The reason he received these circumferential burns was a phenomenon known as "heat sink". His burns were completely circumferential and very uniform, it was as if a line had been drawn on his skin where the burns start and stop. Other firemen quickly figured out that these burns were in the same relative area as his reflective striping would have been when he was wearing his jacket. Whoa. It was later found that this reflective striping has high heat tolerance, so it doesn't melt off of your clothing. Being that it is very resistant it also means that it traps heat, everything does, the higher heat resistance an article of clothing has the longer it will take for heat to dissipate from that article of clothing. In this poor man's case, the striping had a heat resistance of just a bit higher than the rest of the clothing and therefore he was burned only in those places.

We (firefighters) have long known that this can happen but never attributed it to the striping, just the heat in the atmosphere being almost too much for the gear. When you go into the flashover simulator (They create flashover but you and your buddies are at a level about 3 feet lower than the flashover, that equals a safe spot) they say very clearly that you are not to slap a buddy on the back or grab him by the arm as you will compress the clothing over that area and burn your mate.

Now, in the oilfield we have the potential to be exposed to heat sink alot and when it occurs it is very rapid. When fighting a rig fire or "blowout" we often wear coveralls, that's it. We wear the PBI Black Gold Flightsuits with ripstop stitching. The less layers of clothing you are wearing the less likely you are to experience heat sink is the theory. Also, wearing a full fire suit "bunker gear" would cause us to rapidly dehydrate and we would literally steam to death.

My original point was that there have been many leaps and bounds made since NOMEX, you just have to choose which material is right for you. I do forest firefighting in my PBI's (which are black) and I feel better than wearing older generations of the same material even though the new stuff is about twice as thick. The only time it has ever bothered me is when it is humid and I think clothing in general will bother you when it is humid.

Cheers


----------



## Jungle

Here is an interesting pic I received from a friend. It seems more "green" on this one than the other pics I've seen.


----------



## Jungle

Hmm... my friend specifically said it is the new ACU, and the guy wearing it wears an 82nd AB Div patch. I don't think there is any black in that pattern, it is likely created by shadows.

RAW DATA
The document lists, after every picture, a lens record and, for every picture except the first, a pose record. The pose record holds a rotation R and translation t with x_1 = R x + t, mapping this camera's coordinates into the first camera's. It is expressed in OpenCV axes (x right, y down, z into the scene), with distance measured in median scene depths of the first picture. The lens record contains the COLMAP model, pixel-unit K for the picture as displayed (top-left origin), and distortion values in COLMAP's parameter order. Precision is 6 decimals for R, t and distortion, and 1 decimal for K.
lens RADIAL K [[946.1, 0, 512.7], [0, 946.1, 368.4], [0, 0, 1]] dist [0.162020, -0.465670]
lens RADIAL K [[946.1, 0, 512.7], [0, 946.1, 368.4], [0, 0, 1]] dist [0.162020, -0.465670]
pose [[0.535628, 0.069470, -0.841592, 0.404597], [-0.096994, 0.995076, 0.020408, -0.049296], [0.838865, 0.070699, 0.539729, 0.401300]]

--

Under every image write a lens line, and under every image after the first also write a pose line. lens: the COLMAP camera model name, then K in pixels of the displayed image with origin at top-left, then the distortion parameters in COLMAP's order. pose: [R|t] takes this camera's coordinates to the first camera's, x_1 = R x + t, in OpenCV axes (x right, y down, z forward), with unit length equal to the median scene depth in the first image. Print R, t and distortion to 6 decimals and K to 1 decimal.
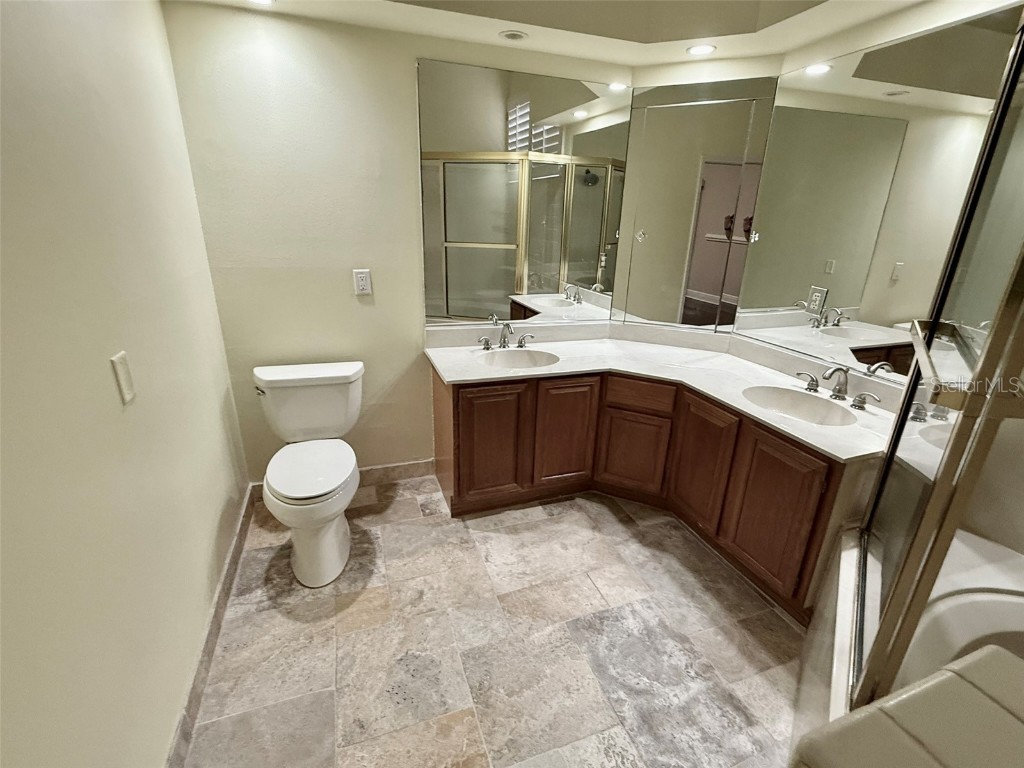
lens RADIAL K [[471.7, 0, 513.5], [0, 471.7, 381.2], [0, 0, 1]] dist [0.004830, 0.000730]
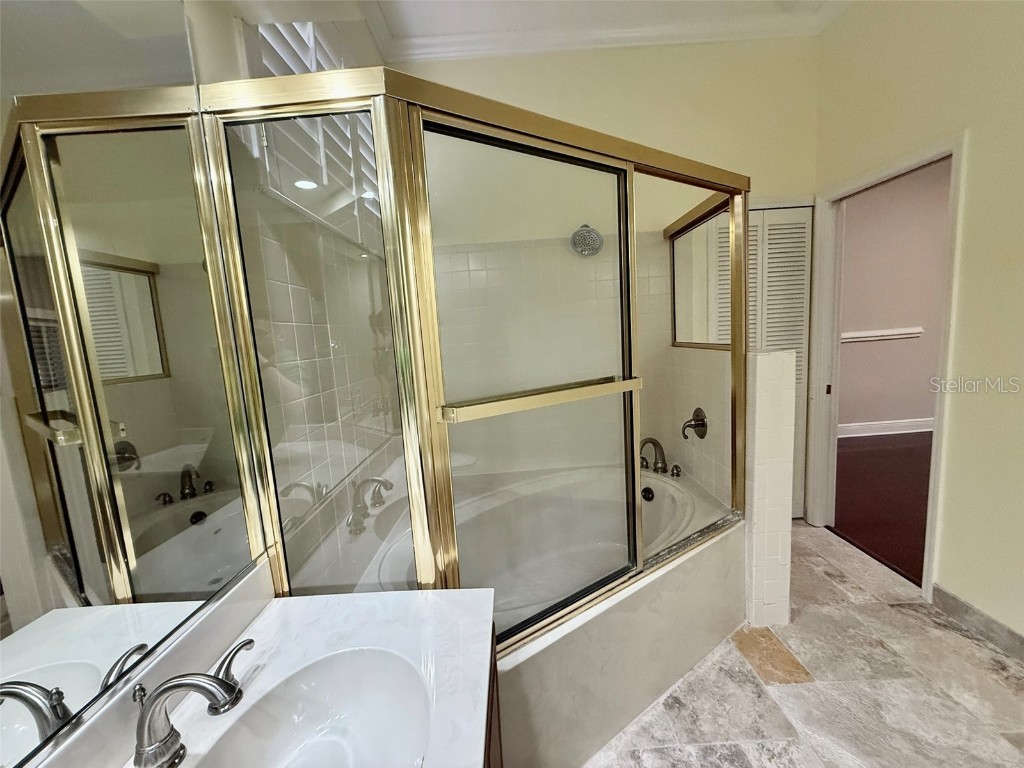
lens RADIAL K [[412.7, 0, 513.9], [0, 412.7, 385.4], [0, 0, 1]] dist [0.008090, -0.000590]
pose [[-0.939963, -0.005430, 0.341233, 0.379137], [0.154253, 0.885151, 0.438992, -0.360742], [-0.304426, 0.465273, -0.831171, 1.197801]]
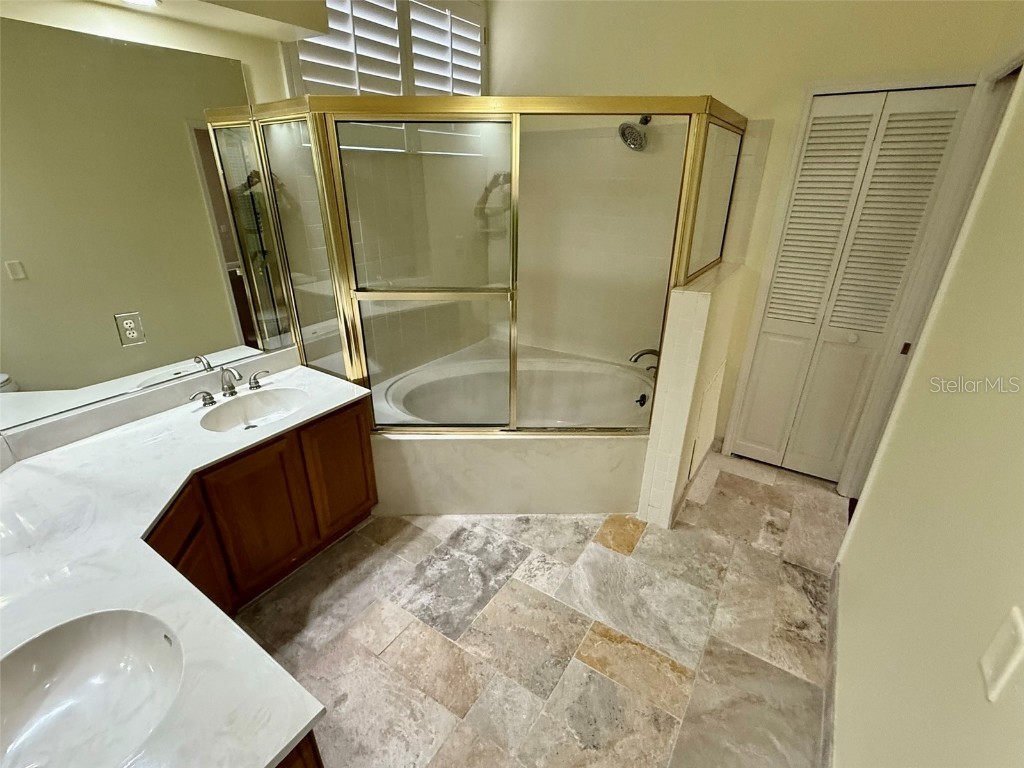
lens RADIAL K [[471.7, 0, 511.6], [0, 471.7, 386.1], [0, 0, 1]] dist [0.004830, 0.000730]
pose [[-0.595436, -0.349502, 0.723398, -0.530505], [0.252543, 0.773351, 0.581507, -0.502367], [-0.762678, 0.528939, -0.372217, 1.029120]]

TASKS AND EXERCISES
(A) Return the passage of the forum thread on protective clothing between "We (firefighters) have" and "burn your mate.", inclusive, copied verbatim.
(B) Carry the forum thread on protective clothing further, starting after its final sentence.

OUTPUTS IN ORDER
(A)
We (firefighters) have long known that this can happen but never attributed it to the striping, just the heat in the atmosphere being almost too much for the gear. When you go into the flashover simulator (They create flashover but you and your buddies are at a level about 3 feet lower than the flashover, that equals a safe spot) they say very clearly that you are not to slap a buddy on the back or grab him by the arm as you will compress the clothing over that area and burn your mate.

(B)
I thought the new USAF uniform was in tiger stripes ?


----------



## Michael Dorosh

Jungle said:
			
		

> Hmm... my friend specifically said it is the new ACU, and the guy wearing it wears an 82nd AB Div patch. I don't think there is any black in that pattern, it is likely created by shadows.
> I thought the new USAF uniform was in tiger stripes ?



Divisional shoulder sleeve insignia worn on the right hand side indicate former combat service, not current unit.  Do Air Force personnel transferred from the Army continue to wear former unit patches in this manner?


----------



## Jungle

Good question, I searched the USAF site and didn't find anything on combat patches.
Chances are, if the USAF is like our Air Force, they have NO dress regs...


----------



## Michael Dorosh

Jungle said:
			
		

> Good question, I searched the USAF site and didn't find anything on combat patches.
> Chances are, if the USAF is like our Air Force, they have NO dress regs...



Might explain the lack of a hat too....


----------



## D-n-A

The USAF tiger stripe is blue.


And for USAF pers wearing US Army Divisional insignia, maybe they were attached to that unit during a tour.
Awhile ago I saw a photo of a USAF S/Sgt wearing 101st insignia on her right sleeve, picture was taken in Afghanistan.


----------



## Michael Dorosh

Combat_Cook said:
			
		

> And for USAF pers wearing US Army Divisional insignia, maybe they were attached to that unit during a tour.
> Awhile ago I saw a photo of a USAF S/Sgt wearing 101st insignia on her right sleeve, picture was taken in Afghanistan.



That answers the question! Thanks CC.


----------



## soldiers301

Jungle, the uniform ont the photo you post IS Tiger Stripe - Not the new ACU.


----------



## pegged

Here are a couple pics I saw. Now I'm really confused as to what they're using. The bluish one, or this? They're both from the same site.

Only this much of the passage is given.